手賀沼は周囲38キロの巨大な沼。縄文の頃から人が暮らし、大正には白樺派の文豪・武者小路実篤や志賀直哉、日本民藝運動の祖・柳宗悦らが創作活動の拠点にした場所です。そんな文化的な香りのする風土に惹かれ私(studio me 市川)は、2018年に手賀沼エリアに移住しました。手賀沼で釣りやキャンプをしながら自然の中で子供を遊ばせ、近所の仲間たちと一緒に平和な時を過ごしています。ガイドブックを通して、この土地の「ゆったりとした時の流れ」をできる限り多くの人と共有できたら大変嬉しく思います。

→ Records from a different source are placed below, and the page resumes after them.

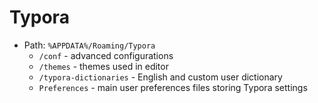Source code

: # Typora

- Path: `%APPDATA%/Roaming/Typora`
  - `/conf` - advanced configurations
  - `/themes` - themes used in editor
  - `/typora-dictionaries` - English and custom user dictionary
  - `Preferences` - main user preferences files storing Typora settings

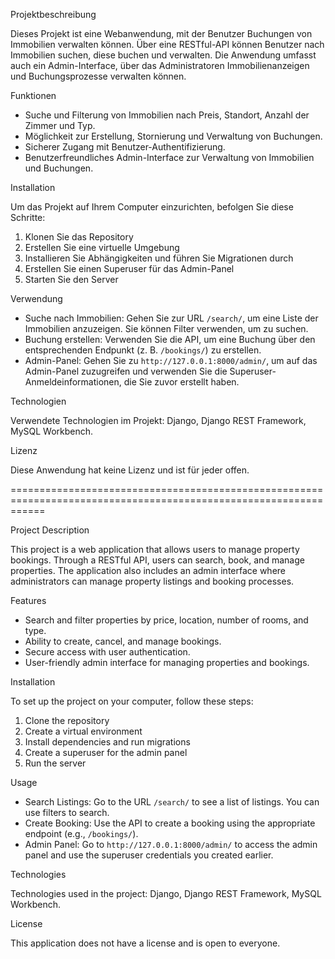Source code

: Projektbeschreibung

Dieses Projekt ist eine Webanwendung, mit der Benutzer Buchungen von Immobilien verwalten können. Über eine RESTful-API können Benutzer nach Immobilien suchen, diese buchen und verwalten. Die Anwendung umfasst auch ein Admin-Interface, über das Administratoren Immobilienanzeigen und Buchungsprozesse verwalten können.

Funktionen

- Suche und Filterung von Immobilien nach Preis, Standort, Anzahl der Zimmer und Typ.
- Möglichkeit zur Erstellung, Stornierung und Verwaltung von Buchungen.
- Sicherer Zugang mit Benutzer-Authentifizierung.
- Benutzerfreundliches Admin-Interface zur Verwaltung von Immobilien und Buchungen.

Installation

Um das Projekt auf Ihrem Computer einzurichten, befolgen Sie diese Schritte:

1. Klonen Sie das Repository
2. Erstellen Sie eine virtuelle Umgebung
3. Installieren Sie Abhängigkeiten und führen Sie Migrationen durch
4. Erstellen Sie einen Superuser für das Admin-Panel
5. Starten Sie den Server

Verwendung

- Suche nach Immobilien: Gehen Sie zur URL `/search/`, um eine Liste der Immobilien anzuzeigen. Sie können Filter verwenden, um zu suchen.
- Buchung erstellen: Verwenden Sie die API, um eine Buchung über den entsprechenden Endpunkt (z. B. `/bookings/`) zu erstellen.
- Admin-Panel: Gehen Sie zu `http://127.0.0.1:8000/admin/`, um auf das Admin-Panel zuzugreifen und verwenden Sie die Superuser-Anmeldeinformationen, die Sie zuvor erstellt haben.

Technologien

Verwendete Technologien im Projekt: Django, Django REST Framework, MySQL Workbench.

Lizenz

Diese Anwendung hat keine Lizenz und ist für jeder offen.


==================================================================================================================


Project Description

This project is a web application that allows users to manage property bookings. Through a RESTful API, users can search, book, and manage properties. The application also includes an admin interface where administrators can manage property listings and booking processes.

Features

- Search and filter properties by price, location, number of rooms, and type.
- Ability to create, cancel, and manage bookings.
- Secure access with user authentication.
- User-friendly admin interface for managing properties and bookings.

Installation

To set up the project on your computer, follow these steps:

1. Clone the repository
2. Create a virtual environment
3. Install dependencies and run migrations
4. Create a superuser for the admin panel
5. Run the server

Usage

- Search Listings: Go to the URL `/search/` to see a list of listings. You can use filters to search.
- Create Booking: Use the API to create a booking using the appropriate endpoint (e.g., `/bookings/`).
- Admin Panel: Go to `http://127.0.0.1:8000/admin/` to access the admin panel and use the superuser credentials you created earlier.

Technologies

Technologies used in the project: Django, Django REST Framework, MySQL Workbench.

License

This application does not have a license and is open to everyone.

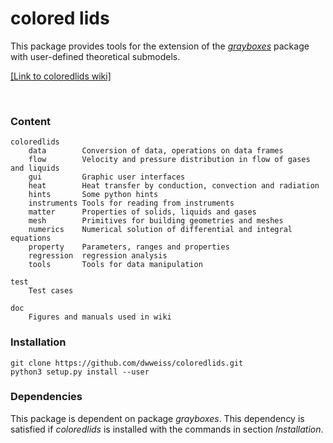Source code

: # colored lids

This package provides tools for the extension of the [_grayboxes_](https://github.com/dwweiss/grayBoxes/wiki) package with user-defined theoretical submodels.

[[Link to coloredlids wiki]](https://github.com/dwweiss/coloredlids/wiki)



<br>

### Content

    coloredlids
        data        Conversion of data, operations on data frames
        flow        Velocity and pressure distribution in flow of gases and liquids
        gui         Graphic user interfaces
        heat        Heat transfer by conduction, convection and radiation
        hints       Some python hints
        instruments Tools for reading from instruments
        matter      Properties of solids, liquids and gases
        mesh        Primitives for building geometries and meshes
        numerics    Numerical solution of differential and integral equations
        property    Parameters, ranges and properties
        regression  regression analysis
        tools       Tools for data manipulation
        
    test
        Test cases

    doc
        Figures and manuals used in wiki

### Installation

    git clone https://github.com/dwweiss/coloredlids.git  
    python3 setup.py install --user

### Dependencies

This package is dependent on package _grayboxes_. This dependency is satisfied if _coloredlids_ is installed with the commands in section _Installation_.

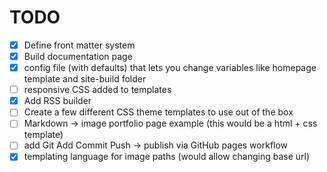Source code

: # TODO

* [X] Define front matter system
* [X] Build documentation page
* [X] config file (with defaults) that lets you change variables like homepage template and site-build folder
* [ ] responsive CSS added to templates
* [X] Add RSS builder
* [ ] Create a few different CSS theme templates to use out of the box
* [ ] Markdown -> image portfolio page example (this would be a html + css template)
* [ ] add Git Add Commit Push -> publish via GitHub pages workflow
* [X] templating language for image paths (would allow changing base url)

ガイドブックは柏市の道の駅「しょうなん」をはじめ、手賀沼周辺の飲食店などで配布中。
■ある日の手賀沼キャンプ日記■
手賀の森は僕にとってちょうど良い遊び場である。
まず、薪拾いが楽しいのだ。森に足を踏み入れると、杉や檜などの針葉樹からクヌギや桜などの広葉樹、竹林など植生の豊かさに驚く。ざくざくと足踏みすれば、ざわざわと小さい虫たちが一斉に逃げる。思わずひとり森に座り込んで足元を観察してしまう。
野鳥も多い。今日も突然、目の前にカワセミが現れて癒してくれた。ある日のキャンプでは早朝に不思議な音(カカカカカ、、、という人工的、機械的な音)で目が覚めて、慌ててテントから飛び出したら、なんと、テント脇の木をキツツキが突いていたこともあった。ここは標高1000mの山奥か!? いや、そんなことはない。少し遠くを見れば自分の住むいつものマンションが見える。
BBQの食材調達に繰り出せば、地元で採れた野菜の豊富さに目を見張る。旬の野菜と新鮮な肉を炭火で焼けば、もうそれで十分。うまい、うまい。この味、都内にあるどんなレストランよりもうまい、と、いい気になる。
満腹ほろ酔いで焚き火にあたり、ふと夜空を見上げれば、木々の隙間から満天の星が覗く……私の住むこの場所では、いつもこんなにも星が見えるのだと、またいい気になる。
手賀沼の自然を一度に味わうかのような、濃密な時間だった。